I'm home from a very brief, but delightful, Dragon*Con. In years past, I classified my Dragon*Con adventures as Fun Business Trips: "fun" because I was there to have some, and "business" because I was there to share expertise and shamelessly shill my fiction projects. This time, I attended with my awesome sister and rolled blessedly shill-free. It brought a fresh, positive perspective to the experience. It permitted me to enjoy the convention as a fan. It also reminded me of the unstoppable might of fandom -- the incredible love people have for the things that resonate with them, and the great lengths they go to display that love and share it with others.
As I stood in line for Dragon*Con tickets, I spoke at length with a woman who wore a Firefly browncoat. She spent $450 on that coat a few years back. She attends about a dozen sci-fi conventions a year, and is such a fan of one sci-fi show actor (whose name escapes me), she's traveling to England in a few months to see him perform in a play. She did this a few years ago, and watched him perform in the same play three times. Her personal love and passion for Firefly -- a TV show that didn't last a full season -- knew no bounds.
While in that very line, I reconnected with Clair High, a friend and former podcaster whom I'd met at the convention a few years back. We chatted about his life, his wife, and a wonderful West Coast charity bike ride he discovered a few years ago. He described memories of his introduction to AIDS/LifeCycle -- which raises money and awareness for AIDS treatment and a cure -- that were so vivid, I felt as if I were right there with him, feeling the awe and admiration he had for these cyclists when he first saw them. Clair wanted to become a part of that cause, and did. He has personally raised more than $10,000 for the cure, and is now an avid cyclist. That serendipitous encounter changed his life.

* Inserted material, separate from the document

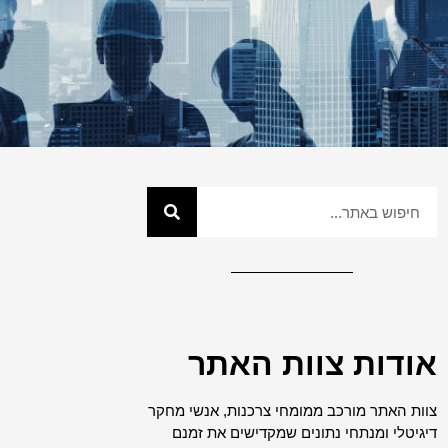
אודות צוות האתר
צוות האתר מורכב ממומחי צרכנות, אנשי מחקר
דיגיטלי ומנתחי נתונים שמקדישים את זמנם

I attended a panel featuring Larry Hagman, Barbara Eden and Bill Daily, regular cast members of the classic show I Dream Of Jeannie. They were absolutely brilliant -- funny, handsome and beautiful, and humbled by the love they felt in that packed ballroom. Hundreds of fans attended. Hundreds of fans attended a panel about a show that hadn't been in first-run release in 40 years. One attendee, several years younger than me, shared memories of she and her mother (who later died of cancer) watching Jeannie reruns on Nick At Nite. "It's my favorite show," she told the cast. "I love you."
Bestselling novelist and podcaster Scott Sigler hosted a solo panel for his fans, which I also attended. This room was also packed. I was very proud of my friend. I was equally proud of the loyalty and love he and his work has inspired.
I like Star Trek, and couldn't pass up the opportunity to see a panel-meets-performance of "Gowron & Martok," in which actors Robert O'Reilly (who played the recurring Klingon character Gowron) and J. G. Hertzler (who played his rival Martok) donned the costume and heavy makeup of their Star Trek: The Next Generation alien characters to take questions from the audience ... in character. This was genius. Part well-oiled performance, part improv, the actors were supremely funny, knew their crowd and displayed an absolutely genuine appreciation for their fans. Several folks in the audience wore their own homemade Klingon costumes. I was amazed: the still-thriving subculture of Trek fandom permits these two actors to travel the country and make a living from it.
I also attended the Parsec Awards, for which Scott Sigler and I co-presented awards for two categories. During the event, my podcast-exclusive novella Personal Effects: Sword of Blood won the award for Best Novella. My four-year Parsec losing streak -- which I fully expected to remain intact by the ceremony's end -- was over. I'm extremely grateful to the Parsec organizers and judges for believing Sword of Blood was worthy of the honor, but am even more grateful to the Parsec audience, whose applause reminded me again of the epic, amazing power of fandom.
Finally, the might of fandom was best represented for me personally by several meaningful one-on-one conversations with fans of my fiction, and especially by my sister Melissa. About a month ago, she told me she was getting a 7th Son-themed tattoo. I'm envious of my sis' willingness to ink her skin -- I'm not sure I could ever get a tat, though I desperately want one (of what, I have no clue) -- but tried to talk her out of this 7th Son tattoo business. She wouldn't listen.
I saw the tattoo in person this weekend. It's the mantra of my "mad hacker" character Kilroy2.0's faithful followers: I COMPLY.
I nearly cried, because there it was, again. The unstoppable might of love, and fandom.